Europe’s 21st century cure
One of the last acts of the Obama presidency may be one of its most significant. Cross-party alignment behind the 21st Century Cures Act seems sure to secure its passage and thus increase funding for the national institutes of health, while enabling the FDA to move towards a developing paradigm for drug approval based on patient outcomes.
The news triggered a series of statements doubting the EU’s ability to be similarly ambitious. However, the same thinking is taking place in the EU. An important EMA workshop on adaptive pathways took place last week.
Where the EU falls down, is in the complexity of its regulatory and scientific infrastructure. Research programmes remain predominantly national despite the important role of the Innovative Medicines Initiative and EU framework programmes. There’s nothing wrong with being national, but duplication and lack of scale are to be avoided. Alignment around the best standard of care is inconsistent, as is the level of reliance on real world data to assess the effectiveness of interventions.
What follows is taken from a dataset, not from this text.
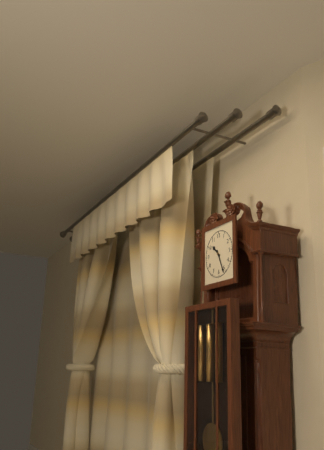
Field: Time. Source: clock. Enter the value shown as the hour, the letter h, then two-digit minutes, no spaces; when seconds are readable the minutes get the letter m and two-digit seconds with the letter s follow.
10h26
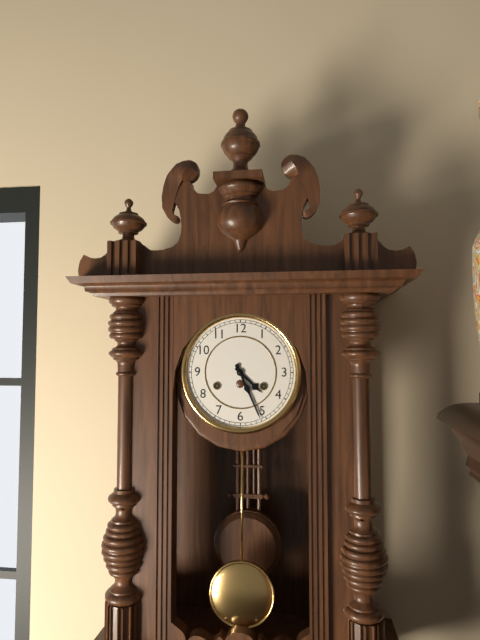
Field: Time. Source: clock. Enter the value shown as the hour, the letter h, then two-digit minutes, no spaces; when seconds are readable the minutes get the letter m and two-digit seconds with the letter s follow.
4h26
That last point is a story on its own. We lack harmonised rules on how health data can be used, which undermines European research and does nothing for patients or for the confidentiality of their data. The recently finalised General Data Protection Regulation has made the situation even more complex, supporting research, but also introducing a complex set of Member State flexibilities that researchers will need to negotiate.
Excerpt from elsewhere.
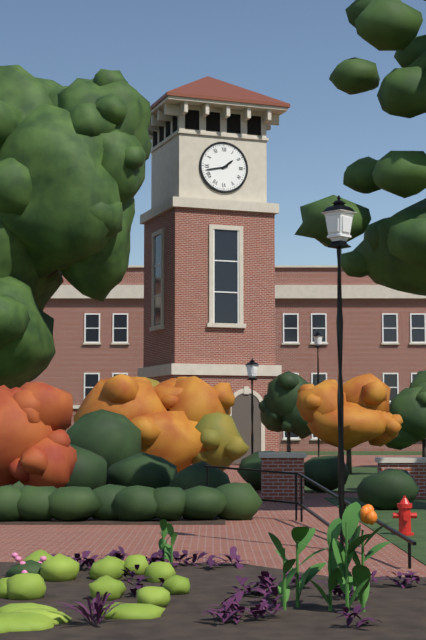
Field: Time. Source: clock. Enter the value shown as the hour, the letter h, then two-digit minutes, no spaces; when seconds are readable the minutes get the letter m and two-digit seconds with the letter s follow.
1h43
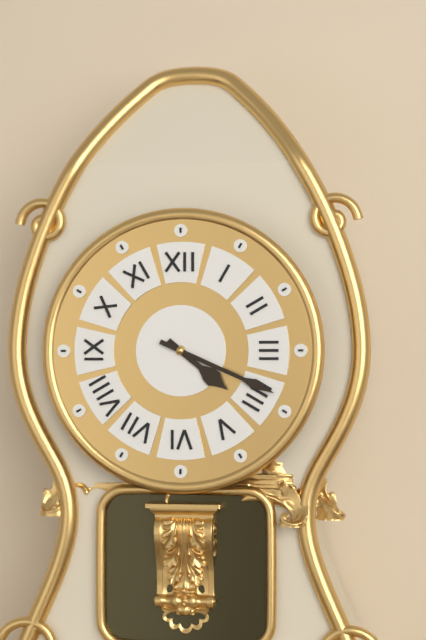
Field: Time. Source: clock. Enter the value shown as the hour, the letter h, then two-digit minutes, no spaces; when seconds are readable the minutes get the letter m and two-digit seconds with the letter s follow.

The issue is about more than Europe being “different”. It also contains a threat to our future prosperity. Research is global – as is disease – and with the infrastructural needs of modern research, the complexity of the European landscape is a disadvantage.
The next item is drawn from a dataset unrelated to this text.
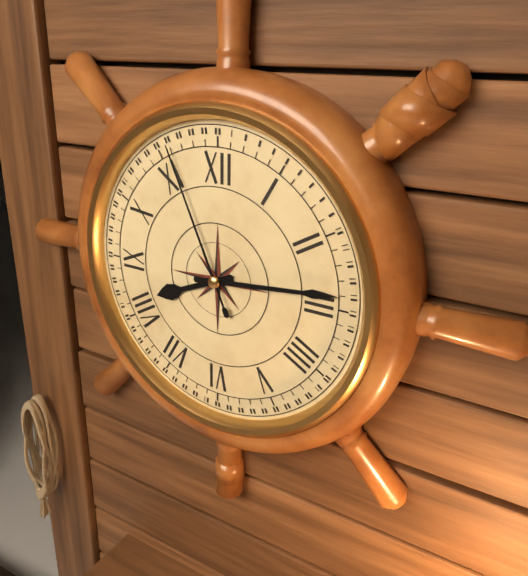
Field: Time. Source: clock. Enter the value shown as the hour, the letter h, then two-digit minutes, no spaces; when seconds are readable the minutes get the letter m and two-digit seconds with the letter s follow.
8h14m56s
In 2014, Science Europe hosted a conference in the Sicilian town of Erice, which concluded that “our ability to organise, integrate and transform health Big Data into better health outcomes depends on the ability to create a permissive and enabling ecosystem. Developing such an ecosystem in Europe relies on data sharing between multiple stakeholders, from public and private organisations involved in biomedical R&D, to other disciplines (for example ICT, social sciences) that must put citizens and patients at their centre.” Erice is reached by a long precipitous road with many hairpin bends. Lets hope Europe’s policy-makers have a superhighway in mind.